Every line containing the word "index" is to be copied from the data below.
START DATASET
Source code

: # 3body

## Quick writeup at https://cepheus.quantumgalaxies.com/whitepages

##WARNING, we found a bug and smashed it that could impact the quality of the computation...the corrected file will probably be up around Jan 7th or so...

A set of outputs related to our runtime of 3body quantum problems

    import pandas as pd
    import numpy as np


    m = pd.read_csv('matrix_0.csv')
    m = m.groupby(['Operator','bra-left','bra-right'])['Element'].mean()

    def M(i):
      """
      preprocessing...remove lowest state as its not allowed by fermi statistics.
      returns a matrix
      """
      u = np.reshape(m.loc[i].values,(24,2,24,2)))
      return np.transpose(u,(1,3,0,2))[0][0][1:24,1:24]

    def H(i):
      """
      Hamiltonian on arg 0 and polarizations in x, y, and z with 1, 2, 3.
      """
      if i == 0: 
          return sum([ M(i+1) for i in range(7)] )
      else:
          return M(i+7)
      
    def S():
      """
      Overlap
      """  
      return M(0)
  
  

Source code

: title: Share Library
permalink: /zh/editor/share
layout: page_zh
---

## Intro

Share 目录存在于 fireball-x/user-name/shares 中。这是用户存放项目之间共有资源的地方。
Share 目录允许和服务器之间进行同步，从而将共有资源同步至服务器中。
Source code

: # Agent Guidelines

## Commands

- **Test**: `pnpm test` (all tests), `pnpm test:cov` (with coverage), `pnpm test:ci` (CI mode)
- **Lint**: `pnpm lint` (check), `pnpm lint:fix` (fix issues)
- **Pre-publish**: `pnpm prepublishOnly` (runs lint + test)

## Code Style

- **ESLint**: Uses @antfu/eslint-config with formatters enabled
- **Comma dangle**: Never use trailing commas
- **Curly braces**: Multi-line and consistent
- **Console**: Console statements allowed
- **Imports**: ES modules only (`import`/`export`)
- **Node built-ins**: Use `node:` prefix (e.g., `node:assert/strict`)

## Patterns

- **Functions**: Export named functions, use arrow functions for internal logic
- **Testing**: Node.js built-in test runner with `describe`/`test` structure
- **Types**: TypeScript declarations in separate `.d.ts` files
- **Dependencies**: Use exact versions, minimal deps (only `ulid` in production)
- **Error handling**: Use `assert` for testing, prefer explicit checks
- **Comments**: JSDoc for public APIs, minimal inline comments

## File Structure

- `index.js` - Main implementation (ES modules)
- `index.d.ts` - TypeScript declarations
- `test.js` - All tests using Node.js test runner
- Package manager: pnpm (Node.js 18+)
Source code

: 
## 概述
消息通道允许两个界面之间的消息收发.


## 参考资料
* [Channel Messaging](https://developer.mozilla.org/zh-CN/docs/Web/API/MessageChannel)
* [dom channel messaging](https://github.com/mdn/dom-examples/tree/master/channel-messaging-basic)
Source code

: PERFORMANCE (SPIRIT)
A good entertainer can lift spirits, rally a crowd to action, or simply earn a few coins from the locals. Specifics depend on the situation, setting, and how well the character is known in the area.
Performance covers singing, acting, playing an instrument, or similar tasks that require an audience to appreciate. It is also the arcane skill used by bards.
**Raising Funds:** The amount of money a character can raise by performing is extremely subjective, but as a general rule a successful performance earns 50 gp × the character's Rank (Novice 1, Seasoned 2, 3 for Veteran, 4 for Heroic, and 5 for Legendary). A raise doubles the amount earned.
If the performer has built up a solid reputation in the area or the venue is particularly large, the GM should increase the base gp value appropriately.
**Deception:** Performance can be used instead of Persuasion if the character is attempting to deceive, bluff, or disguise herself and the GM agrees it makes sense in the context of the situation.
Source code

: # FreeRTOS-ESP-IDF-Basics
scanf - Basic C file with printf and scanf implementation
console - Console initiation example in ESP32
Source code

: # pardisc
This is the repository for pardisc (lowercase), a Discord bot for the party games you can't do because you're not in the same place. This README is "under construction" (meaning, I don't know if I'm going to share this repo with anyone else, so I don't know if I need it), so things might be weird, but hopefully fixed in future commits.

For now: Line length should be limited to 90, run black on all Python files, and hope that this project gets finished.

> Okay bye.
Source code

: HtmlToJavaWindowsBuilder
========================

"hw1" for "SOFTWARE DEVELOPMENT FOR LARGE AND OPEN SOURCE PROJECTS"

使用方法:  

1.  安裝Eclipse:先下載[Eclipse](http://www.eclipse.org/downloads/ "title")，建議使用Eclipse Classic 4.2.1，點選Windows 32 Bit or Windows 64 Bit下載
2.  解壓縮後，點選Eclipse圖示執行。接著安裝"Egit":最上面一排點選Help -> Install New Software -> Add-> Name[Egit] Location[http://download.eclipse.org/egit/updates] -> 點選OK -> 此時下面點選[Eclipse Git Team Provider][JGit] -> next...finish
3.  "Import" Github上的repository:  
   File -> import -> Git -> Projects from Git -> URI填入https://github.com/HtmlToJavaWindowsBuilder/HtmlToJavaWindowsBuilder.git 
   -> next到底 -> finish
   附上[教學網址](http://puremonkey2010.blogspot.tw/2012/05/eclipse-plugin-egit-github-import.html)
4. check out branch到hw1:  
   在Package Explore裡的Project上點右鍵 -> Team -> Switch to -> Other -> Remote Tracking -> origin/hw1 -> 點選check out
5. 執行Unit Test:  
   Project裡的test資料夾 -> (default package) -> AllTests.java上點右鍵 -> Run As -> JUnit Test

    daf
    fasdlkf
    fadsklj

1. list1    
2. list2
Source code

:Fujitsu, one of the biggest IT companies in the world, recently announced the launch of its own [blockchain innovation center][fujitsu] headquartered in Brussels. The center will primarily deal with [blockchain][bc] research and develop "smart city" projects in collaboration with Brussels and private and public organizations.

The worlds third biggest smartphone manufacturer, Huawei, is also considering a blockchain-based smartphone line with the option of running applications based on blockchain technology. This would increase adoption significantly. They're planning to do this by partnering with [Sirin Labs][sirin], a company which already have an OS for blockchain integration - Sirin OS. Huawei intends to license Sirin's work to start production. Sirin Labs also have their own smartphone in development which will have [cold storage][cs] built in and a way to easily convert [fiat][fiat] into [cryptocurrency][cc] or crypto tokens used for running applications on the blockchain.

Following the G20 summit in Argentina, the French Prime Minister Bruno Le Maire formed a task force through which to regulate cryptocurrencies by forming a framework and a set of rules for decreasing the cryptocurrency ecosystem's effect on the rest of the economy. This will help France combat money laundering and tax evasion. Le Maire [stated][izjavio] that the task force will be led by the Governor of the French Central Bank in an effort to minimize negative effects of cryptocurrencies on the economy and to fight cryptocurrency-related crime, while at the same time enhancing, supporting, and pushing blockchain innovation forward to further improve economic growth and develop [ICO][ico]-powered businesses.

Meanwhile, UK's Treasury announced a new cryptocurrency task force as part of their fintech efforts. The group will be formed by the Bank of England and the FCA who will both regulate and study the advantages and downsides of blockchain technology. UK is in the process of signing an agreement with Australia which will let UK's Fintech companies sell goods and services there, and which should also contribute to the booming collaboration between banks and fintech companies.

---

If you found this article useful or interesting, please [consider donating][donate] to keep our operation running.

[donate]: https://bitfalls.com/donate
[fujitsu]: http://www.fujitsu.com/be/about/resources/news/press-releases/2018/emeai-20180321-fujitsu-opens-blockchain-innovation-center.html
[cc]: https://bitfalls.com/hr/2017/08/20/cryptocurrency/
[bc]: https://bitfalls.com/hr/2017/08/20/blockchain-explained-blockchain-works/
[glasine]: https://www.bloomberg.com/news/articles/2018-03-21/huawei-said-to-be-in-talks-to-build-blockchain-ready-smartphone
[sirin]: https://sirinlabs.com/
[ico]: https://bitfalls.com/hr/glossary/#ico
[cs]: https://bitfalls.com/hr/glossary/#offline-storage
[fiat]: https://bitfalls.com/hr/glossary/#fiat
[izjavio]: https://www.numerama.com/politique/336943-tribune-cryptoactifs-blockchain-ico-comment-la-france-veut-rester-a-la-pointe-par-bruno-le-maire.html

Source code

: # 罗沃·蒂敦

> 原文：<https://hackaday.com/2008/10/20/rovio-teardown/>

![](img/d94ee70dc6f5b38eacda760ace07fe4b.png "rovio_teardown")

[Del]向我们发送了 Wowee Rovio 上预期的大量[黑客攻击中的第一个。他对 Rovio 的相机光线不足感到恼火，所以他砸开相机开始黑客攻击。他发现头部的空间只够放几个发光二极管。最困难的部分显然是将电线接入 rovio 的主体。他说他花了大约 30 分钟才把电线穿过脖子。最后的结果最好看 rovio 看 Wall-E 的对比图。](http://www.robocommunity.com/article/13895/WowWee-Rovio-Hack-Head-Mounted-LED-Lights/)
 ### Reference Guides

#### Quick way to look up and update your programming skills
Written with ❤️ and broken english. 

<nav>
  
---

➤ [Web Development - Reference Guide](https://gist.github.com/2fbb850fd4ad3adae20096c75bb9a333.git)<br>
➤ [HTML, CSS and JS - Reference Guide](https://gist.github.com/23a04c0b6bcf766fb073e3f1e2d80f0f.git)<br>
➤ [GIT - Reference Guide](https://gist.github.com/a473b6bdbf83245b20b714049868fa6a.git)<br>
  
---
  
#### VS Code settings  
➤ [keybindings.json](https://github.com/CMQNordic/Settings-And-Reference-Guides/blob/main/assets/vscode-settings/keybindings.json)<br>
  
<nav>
END DATASET
=== ANSWER TO THE EXERCISE ===
- `index.js` - Main implementation (ES modules)
- `index.d.ts` - TypeScript declarations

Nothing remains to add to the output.